Published 28 October 2011

The Serious Fraud Office has charged Dominion Finance Holdings Ltd majority shareholder & director Terry Butler & 3 others over $20 million of unauthorised related-party lending in the 4 years before its liquidation.

Mr Butler (64), director & lawyer Barry Whale (64), former chief executive Paul Cropp (48) and a fourth person subject to a non-publication order appeared in the Auckland District Court yesterday on a combined total of 14 charges under the Crimes Act of theft by a person in a special relationship. They were remanded without plea until Friday 9 December.

The charges related to operating subsidiaries of the listed holding company, Dominion Finance Group Ltd & North South Finance Ltd.

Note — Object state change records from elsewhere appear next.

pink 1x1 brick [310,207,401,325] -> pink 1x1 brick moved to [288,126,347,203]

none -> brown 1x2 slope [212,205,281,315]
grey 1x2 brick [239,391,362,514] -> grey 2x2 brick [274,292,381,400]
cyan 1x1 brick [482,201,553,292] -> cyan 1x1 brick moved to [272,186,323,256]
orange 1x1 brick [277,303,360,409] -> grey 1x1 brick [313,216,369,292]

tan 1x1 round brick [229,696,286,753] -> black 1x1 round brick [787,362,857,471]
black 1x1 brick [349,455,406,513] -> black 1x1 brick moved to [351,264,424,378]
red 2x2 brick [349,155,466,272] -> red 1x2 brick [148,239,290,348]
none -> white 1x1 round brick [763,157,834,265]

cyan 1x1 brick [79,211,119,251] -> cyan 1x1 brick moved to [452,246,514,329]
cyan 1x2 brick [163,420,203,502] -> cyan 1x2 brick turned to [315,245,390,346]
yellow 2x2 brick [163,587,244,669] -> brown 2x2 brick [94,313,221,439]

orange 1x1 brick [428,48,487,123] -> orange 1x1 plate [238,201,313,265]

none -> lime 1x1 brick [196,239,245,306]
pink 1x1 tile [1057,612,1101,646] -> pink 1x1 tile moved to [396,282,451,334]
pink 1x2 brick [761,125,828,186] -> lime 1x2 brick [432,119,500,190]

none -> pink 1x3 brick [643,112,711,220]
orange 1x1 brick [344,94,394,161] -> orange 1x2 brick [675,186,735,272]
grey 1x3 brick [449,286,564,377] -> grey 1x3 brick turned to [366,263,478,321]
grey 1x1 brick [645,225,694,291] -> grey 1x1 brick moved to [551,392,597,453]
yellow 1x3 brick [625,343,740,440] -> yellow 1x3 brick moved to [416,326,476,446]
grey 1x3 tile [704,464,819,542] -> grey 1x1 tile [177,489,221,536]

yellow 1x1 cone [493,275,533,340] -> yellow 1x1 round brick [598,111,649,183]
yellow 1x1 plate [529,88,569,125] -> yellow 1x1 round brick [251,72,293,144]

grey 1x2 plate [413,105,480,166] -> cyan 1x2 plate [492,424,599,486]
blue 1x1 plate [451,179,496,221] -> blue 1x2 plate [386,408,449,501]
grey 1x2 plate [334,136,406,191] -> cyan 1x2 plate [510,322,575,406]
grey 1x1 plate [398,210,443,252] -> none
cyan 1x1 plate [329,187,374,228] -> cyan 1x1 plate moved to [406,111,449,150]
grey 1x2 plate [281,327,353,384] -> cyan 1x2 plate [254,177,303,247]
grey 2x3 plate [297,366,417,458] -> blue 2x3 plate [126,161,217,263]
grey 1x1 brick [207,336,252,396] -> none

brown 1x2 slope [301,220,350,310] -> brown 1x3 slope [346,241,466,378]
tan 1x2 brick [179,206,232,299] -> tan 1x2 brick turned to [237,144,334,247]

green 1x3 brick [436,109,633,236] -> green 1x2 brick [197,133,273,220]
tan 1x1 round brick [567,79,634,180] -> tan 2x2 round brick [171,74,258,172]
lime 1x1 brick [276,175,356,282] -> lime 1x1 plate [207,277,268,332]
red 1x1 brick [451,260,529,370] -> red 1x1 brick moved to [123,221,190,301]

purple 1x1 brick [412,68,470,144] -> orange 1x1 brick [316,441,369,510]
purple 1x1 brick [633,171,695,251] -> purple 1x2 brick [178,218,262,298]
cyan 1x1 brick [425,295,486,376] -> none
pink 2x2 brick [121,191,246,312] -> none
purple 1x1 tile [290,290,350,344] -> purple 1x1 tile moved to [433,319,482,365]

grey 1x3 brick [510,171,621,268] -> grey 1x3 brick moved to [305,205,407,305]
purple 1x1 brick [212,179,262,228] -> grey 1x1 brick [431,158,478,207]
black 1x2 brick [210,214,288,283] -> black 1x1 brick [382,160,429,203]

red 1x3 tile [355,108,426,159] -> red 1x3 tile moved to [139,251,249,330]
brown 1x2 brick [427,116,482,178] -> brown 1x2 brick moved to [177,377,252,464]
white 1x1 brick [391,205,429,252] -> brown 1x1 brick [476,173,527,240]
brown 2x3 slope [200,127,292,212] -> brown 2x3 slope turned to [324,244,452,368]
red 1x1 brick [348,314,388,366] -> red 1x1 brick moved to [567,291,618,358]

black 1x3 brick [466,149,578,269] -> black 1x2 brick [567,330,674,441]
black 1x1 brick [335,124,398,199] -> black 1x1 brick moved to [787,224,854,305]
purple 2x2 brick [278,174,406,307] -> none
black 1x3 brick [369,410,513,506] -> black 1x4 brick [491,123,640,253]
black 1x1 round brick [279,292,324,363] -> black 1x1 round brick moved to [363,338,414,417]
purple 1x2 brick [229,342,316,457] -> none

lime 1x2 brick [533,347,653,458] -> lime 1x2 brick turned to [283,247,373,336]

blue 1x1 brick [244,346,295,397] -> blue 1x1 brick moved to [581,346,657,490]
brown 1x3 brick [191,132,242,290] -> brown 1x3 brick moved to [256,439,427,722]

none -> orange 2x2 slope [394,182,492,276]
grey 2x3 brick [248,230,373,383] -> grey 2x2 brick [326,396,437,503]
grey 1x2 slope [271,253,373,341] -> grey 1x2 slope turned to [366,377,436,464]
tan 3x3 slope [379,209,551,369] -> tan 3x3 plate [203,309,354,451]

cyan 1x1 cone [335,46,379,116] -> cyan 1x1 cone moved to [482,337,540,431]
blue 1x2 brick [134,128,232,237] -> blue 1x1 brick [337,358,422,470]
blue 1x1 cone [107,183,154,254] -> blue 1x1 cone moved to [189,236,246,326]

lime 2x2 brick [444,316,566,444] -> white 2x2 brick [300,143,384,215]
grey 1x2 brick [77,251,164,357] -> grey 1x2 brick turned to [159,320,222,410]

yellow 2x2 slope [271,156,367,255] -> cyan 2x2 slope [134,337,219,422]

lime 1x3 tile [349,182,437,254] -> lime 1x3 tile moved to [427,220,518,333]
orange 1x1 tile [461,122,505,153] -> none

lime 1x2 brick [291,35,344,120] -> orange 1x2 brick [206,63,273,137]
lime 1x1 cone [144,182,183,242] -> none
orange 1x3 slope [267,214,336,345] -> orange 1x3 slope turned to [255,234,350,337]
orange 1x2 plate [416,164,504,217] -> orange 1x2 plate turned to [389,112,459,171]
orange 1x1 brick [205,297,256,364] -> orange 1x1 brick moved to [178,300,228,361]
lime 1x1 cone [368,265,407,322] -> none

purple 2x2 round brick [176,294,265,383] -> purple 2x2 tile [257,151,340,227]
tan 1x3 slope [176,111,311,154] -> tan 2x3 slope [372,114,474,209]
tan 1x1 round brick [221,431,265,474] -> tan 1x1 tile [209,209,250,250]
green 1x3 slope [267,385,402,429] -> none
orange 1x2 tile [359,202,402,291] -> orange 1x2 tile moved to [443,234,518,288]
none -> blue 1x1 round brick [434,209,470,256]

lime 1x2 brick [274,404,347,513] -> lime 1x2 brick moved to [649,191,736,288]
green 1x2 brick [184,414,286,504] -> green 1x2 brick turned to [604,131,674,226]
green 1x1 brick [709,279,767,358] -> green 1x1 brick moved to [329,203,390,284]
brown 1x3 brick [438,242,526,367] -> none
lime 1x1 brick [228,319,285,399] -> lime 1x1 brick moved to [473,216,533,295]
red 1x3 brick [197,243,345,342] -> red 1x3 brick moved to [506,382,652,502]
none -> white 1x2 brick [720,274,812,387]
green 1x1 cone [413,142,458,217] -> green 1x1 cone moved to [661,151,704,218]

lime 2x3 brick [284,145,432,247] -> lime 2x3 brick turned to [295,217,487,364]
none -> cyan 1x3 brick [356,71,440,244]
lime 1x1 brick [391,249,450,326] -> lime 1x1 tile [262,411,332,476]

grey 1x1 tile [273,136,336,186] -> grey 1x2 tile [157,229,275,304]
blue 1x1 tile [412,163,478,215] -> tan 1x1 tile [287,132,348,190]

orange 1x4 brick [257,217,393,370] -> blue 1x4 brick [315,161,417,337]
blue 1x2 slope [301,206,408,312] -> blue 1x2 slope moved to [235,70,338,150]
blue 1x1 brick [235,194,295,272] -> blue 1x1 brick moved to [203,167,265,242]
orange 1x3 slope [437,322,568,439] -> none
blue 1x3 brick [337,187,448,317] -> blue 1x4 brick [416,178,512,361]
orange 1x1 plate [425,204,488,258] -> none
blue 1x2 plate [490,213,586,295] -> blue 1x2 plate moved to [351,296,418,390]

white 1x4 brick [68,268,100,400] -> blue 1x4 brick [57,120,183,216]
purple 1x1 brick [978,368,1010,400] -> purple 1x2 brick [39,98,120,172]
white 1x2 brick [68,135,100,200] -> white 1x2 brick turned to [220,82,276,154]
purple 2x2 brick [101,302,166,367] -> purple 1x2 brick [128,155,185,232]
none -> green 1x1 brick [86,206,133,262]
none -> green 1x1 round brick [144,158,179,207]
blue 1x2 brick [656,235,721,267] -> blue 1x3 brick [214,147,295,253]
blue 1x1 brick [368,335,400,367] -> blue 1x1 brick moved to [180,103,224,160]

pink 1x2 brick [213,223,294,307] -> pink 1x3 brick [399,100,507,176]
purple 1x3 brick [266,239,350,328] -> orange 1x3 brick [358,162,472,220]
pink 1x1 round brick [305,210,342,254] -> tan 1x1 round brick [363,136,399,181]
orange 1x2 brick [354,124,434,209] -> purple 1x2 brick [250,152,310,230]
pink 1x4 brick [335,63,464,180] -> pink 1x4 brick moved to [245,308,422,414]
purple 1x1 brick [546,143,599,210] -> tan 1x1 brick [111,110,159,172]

The Serious Fraud Office has alleged the defendants participated in unauthorised related-party lending totalling over $20 million between 2004-08, in breach of the trust deeds entered into by the 2 subsidiary finance companies.

Terry & Ann Butler acquired Dominion Finance Holdings in 1987 and remained the majority shareholders up to its liquidation in 2009. Dominion acquired North South in 2005.

Both subsidiary companies suspended performance of their obligations to investors in July 2008 and proposed moratorium arrangements, but the trustee appointed for the Dominion Finance Group depositors, Perpetual Trust Ltd, declined to support the proposal and the company was put into receivership in September 2008.

At that time, Dominion Finance Group owed 5937 debentureholders $177 million and wholesale lenders were owed another $55 million.

The trustee acting for the North South depositors, Covenant Trustee Ltd, accepted the proposal and the moratorium continued until July 2010. At the time receivers were appointed, North South owed debentureholders $31 million and wholesale lenders $15 million.

Dominion Finance Holdings entered voluntary administration on 15 October 2008. Following an administrators’ recommendation, it was placed in liquidation on 3 February 2009 with an estimated deficit exceeding $115 million.

SFO chief executive Adam Feeley said the group in total was recorded as having unpaid creditors in the region of $400 million.

The Securities Commission (now the Financial Markets Authority) laid criminal charges and issued civil proceedings under the Securities Act against former Dominion Finance & North South directors. The Serious Fraud Office began its investigation last October after referral from the securities Commission.

Mr Feeley said these charges concluded the twelfth investigation into a finance company by the Serious Fraud Office, leaving 3 to be completed. Of those concluded, 8 had resulted in charges being laid by the SFO and another charged by another agency.

“The remaining investigations – South Canterbury Finance Ltd, Rockforte Finance Ltd & Hanover Finance Ltd – are well advanced and nearing conclusions.”